From the editorial in the Journal of the America Medical Association accompanying a newly published research article on this possibility:
Shen et al report findings from a preliminary study of 5 severely ill patients with coronavirus disease 2019 (COVID-19) who were treated in the Shenzhen Third People's Hospital, China, using plasma from recovered individuals.1 All patients had severe respiratory failure and were receiving mechanical ventilation; 1 needed extracorporeal membrane oxygenation (ECMO) and 2 had bacterial and/or fungal pneumonia. Four patients without coexisting diseases received convalescent plasma around hospital day 20, and a patient with hypertension and mitral valve insufficiency received the plasma transfusion at day 10. The donor plasma had demonstrable IgG and IgM anti–SARS-CoV-19 antibodies and neutralized the virus in in vitro cultures. Although these patients continued to receive antiviral treatment primarily with lopinavir/ritonavir and interferon, the use of convalescent plasma may have contributed to their recovery because the clinical status of all patients had improvement approximately 1 week after transfusion, as evidenced by normalization of body temperature as well as improvements in Sequential Organ Failure Assessment scores and Pao2/Fio2 ratio.
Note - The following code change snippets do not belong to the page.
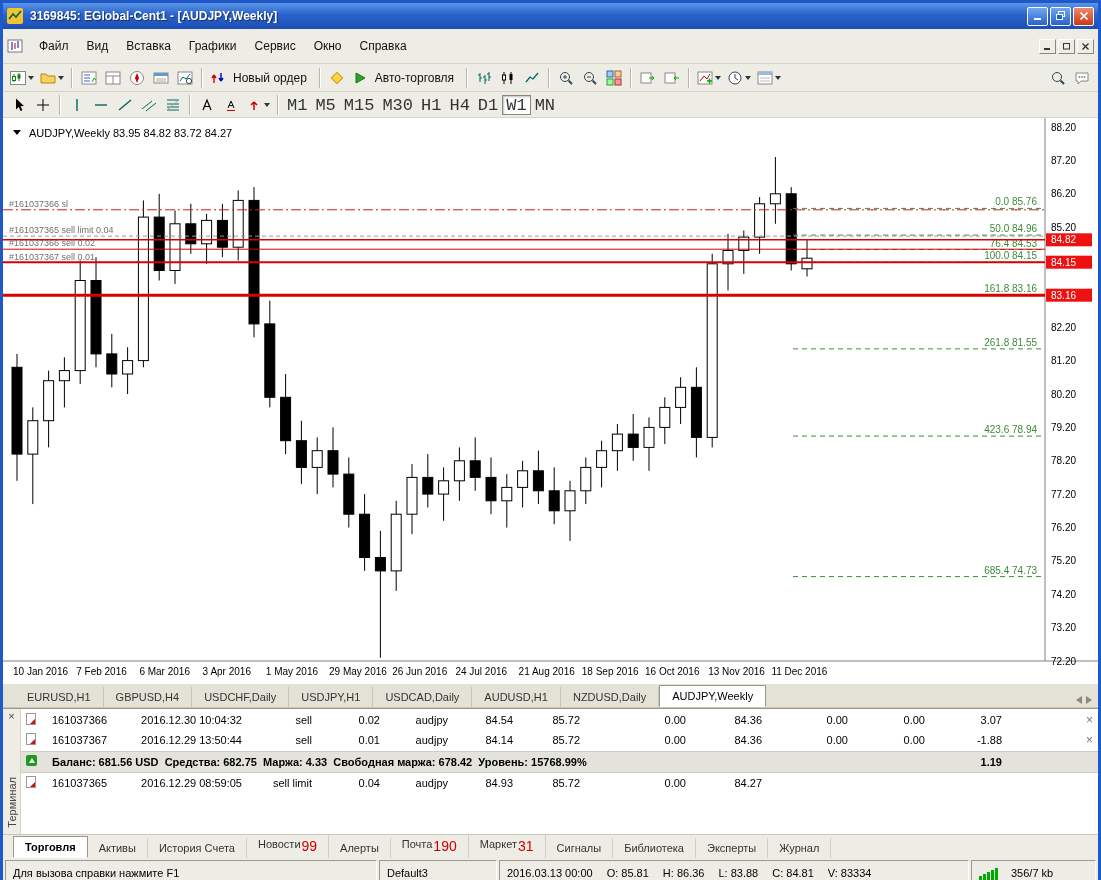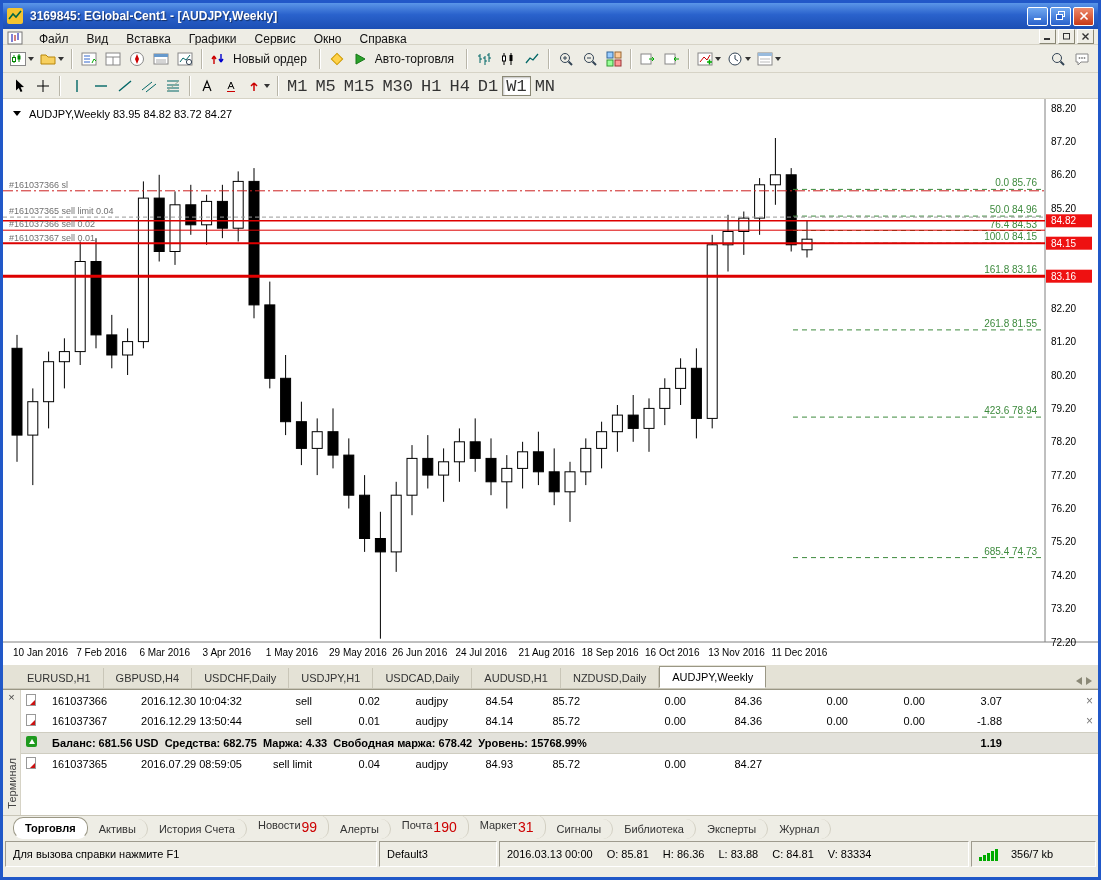--- a/index.html
+++ b/index.html
@@ -8,21 +8,21 @@
 
   
   .titlebar { height:26px; background:linear-gradient(180deg,#5a96e8 0%,#2a62cc 45%,#1c4fb4 100%); display:flex; align-items:center; padding:0 4px; flex:0 0 auto; }
   .app-ic { width:18px; height:18px; margin-right:5px; display:flex; align-items:center; }
   .title-text { color:#fff; font-weight:bold; font-size:12px; text-shadow:1px 1px 1px rgba(0,0,0,.5); flex:1; white-space:nowrap; overflow:hidden; }
   .cap-btns { display:flex; gap:2px; }
   .cap { width:21px; height:19px; border:1px solid #fff; border-radius:2px; background:linear-gradient(180deg,#70a8f0,#2a62cc); display:flex; align-items:center; justify-content:center; cursor:default; }
   .cap.close { background:linear-gradient(180deg,#ee8a6a,#c83a18); }
 
   
-  .menubar { height:16px; background:#eeede5; border-bottom:1px solid #d6d3c6; display:flex; padding:0 4px; flex:0 0 auto; }
+  .menubar { height:35px; background:#eeede5; border-bottom:1px solid #d6d3c6; display:flex; align-items:center; padding:0 4px; flex:0 0 auto; }
   .menu-item { font-size:12px; color:#111; padding:3px 9px; white-space:nowrap; }
   .mdi-btns { margin-left:auto; display:flex; gap:2px; }
   .mdi { width:17px; height:15px; background:#eeede5; border:1px solid; border-color:#fff #8a8876 #8a8876 #fff; display:flex; align-items:center; justify-content:center; }
 
   
   .toolbar { background:#eeede5; border-bottom:1px solid #d6d3c6; display:flex; align-items:center; padding:0 4px; flex:0 0 auto; }
   .toolbar1 { height:28px; }
   .toolbar2 { height:26px; }
   .tb { height:22px; min-width:24px; border:1px solid transparent; background:transparent; display:flex; align-items:center; justify-content:center; gap:2px; padding:0 2px; cursor:default; }
   .tb-label { font-size:12px; color:#111; white-space:nowrap; padding:0 5px; }
@@ -62,21 +62,21 @@
   .xglyph { cursor:default; font-size:12px; color:#777; }
   tr.balance td { background:#e3e2db; font-weight:bold; border-top:1px solid #cfcdc1; border-bottom:1px solid #cfcdc1; }
   .bal-text { white-space:pre; }
   .doc { width:10px; height:12px; background:#fff; border:1px solid #999; position:relative; display:inline-block; }
   .doc::after { content:""; position:absolute; right:0; bottom:0; width:0; height:0; border-left:5px solid transparent; border-bottom:5px solid #cc1111; }
   .bal-ic { width:11px; height:11px; background:#1f9a1f; border-radius:2px; position:relative; display:inline-block; }
   .bal-ic::after { content:""; position:absolute; left:2.5px; top:3px; width:0; height:0; border-left:3px solid transparent; border-right:3px solid transparent; border-bottom:5px solid #fff; }
 
   
   .term-tabs { height:24px; background:#eeede5; border-top:1px solid #c9c6b8; display:flex; align-items:flex-end; padding-left:10px; flex:0 0 auto; }
-  .ttab { font-size:11px; color:#333; padding:4px 11px; border-right:1px solid #d2cfc2; white-space:nowrap; cursor:default;border-radius:10px; }
+  .ttab { font-size:11px; color:#333; padding:4px 11px; border-right:1px solid #d2cfc2; white-space:nowrap; cursor:default; }
   .ttab.active { background:#fff; border:1px solid #9a9785; border-bottom:1px solid #fff; font-weight:bold; color:#000; }
   .tcount { color:#cc0000; font-size:14px; vertical-align:sub; margin-left:1px; }
 
   
   .statusbar { height:30px; background:#eeede5; display:flex; align-items:stretch; padding:2px; gap:2px; flex:0 0 auto; font-size:11px; }
   .panel { border:1px solid; border-color:#9e9b8e #ffffff #ffffff #9e9b8e; display:flex; align-items:center; padding:0 7px; white-space:nowrap; overflow:hidden; color:#000; }
   .p1 { flex:0 0 372px; }
   .p2 { flex:0 0 118px; }
   .p3 { flex:0 0 470px; gap:14px; }
   .p4 { flex:1; gap:10px; }
@@ -659,21 +659,21 @@
         </tr>
         <tr class="balance">
           <td><span class="bal-ic"></span></td>
           <td colspan="11"><span class="bal-text">Баланс: 681.56 USD  Средства: 682.75  Маржа: 4.33  Свободная маржа: 678.42  Уровень: 15768.99%</span></td>
           <td class="num">1.19</td>
           <td></td>
         </tr>
         <tr>
           <td><span class="doc"></span></td>
           <td>161037365</td>
-          <td class="num">2016.07.29 08:59:05</td>
+          <td class="num">2016.12.29 08:59:05</td>
           <td class="num">sell limit</td>
           <td class="num">0.04</td>
           <td class="num">audjpy</td>
           <td class="num">84.93</td>
           <td class="num">85.72</td>
           <td class="num">0.00</td>
           <td class="num">84.27</td>
           <td class="num"></td>
           <td class="num"></td>
           <td class="num"></td>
In addition, the patients’ neutralizing antibody titers increased and respiratory samples tested negative for SARS-CoV-2 between 1 and 12 days after transfusion.
Even though the cases in the report by Shen et al are compelling and well-studied, this investigation has important limitations that are characteristic of other “anecdotal” case series. The intervention, administration of convalescent plasma, was not evaluated in a randomized clinical trial, and the outcomes in the treatment group were not compared with outcomes in a control group of patients who did not receive the intervention. Therefore, it is not possible to determine the true clinical effect of this intervention or whether patients might have recovered without this therapy. In addition, patients received numerous other therapies (including antiviral agents and steroids), making it impossible to disentangle the specific contribution of convalescent plasma to the clinical course or outcomes. Moreover, convalescent plasma was administered up to 3 weeks after hospital admission, and it is unclear whether this timing is optimal or if earlier administration might have been associated with different clinical outcomes. Despite these limitations, the study does provide some evidence to support the possibility of evaluating this well-known therapy in more rigorous investigations involving patients with COVID-19 and severe illness.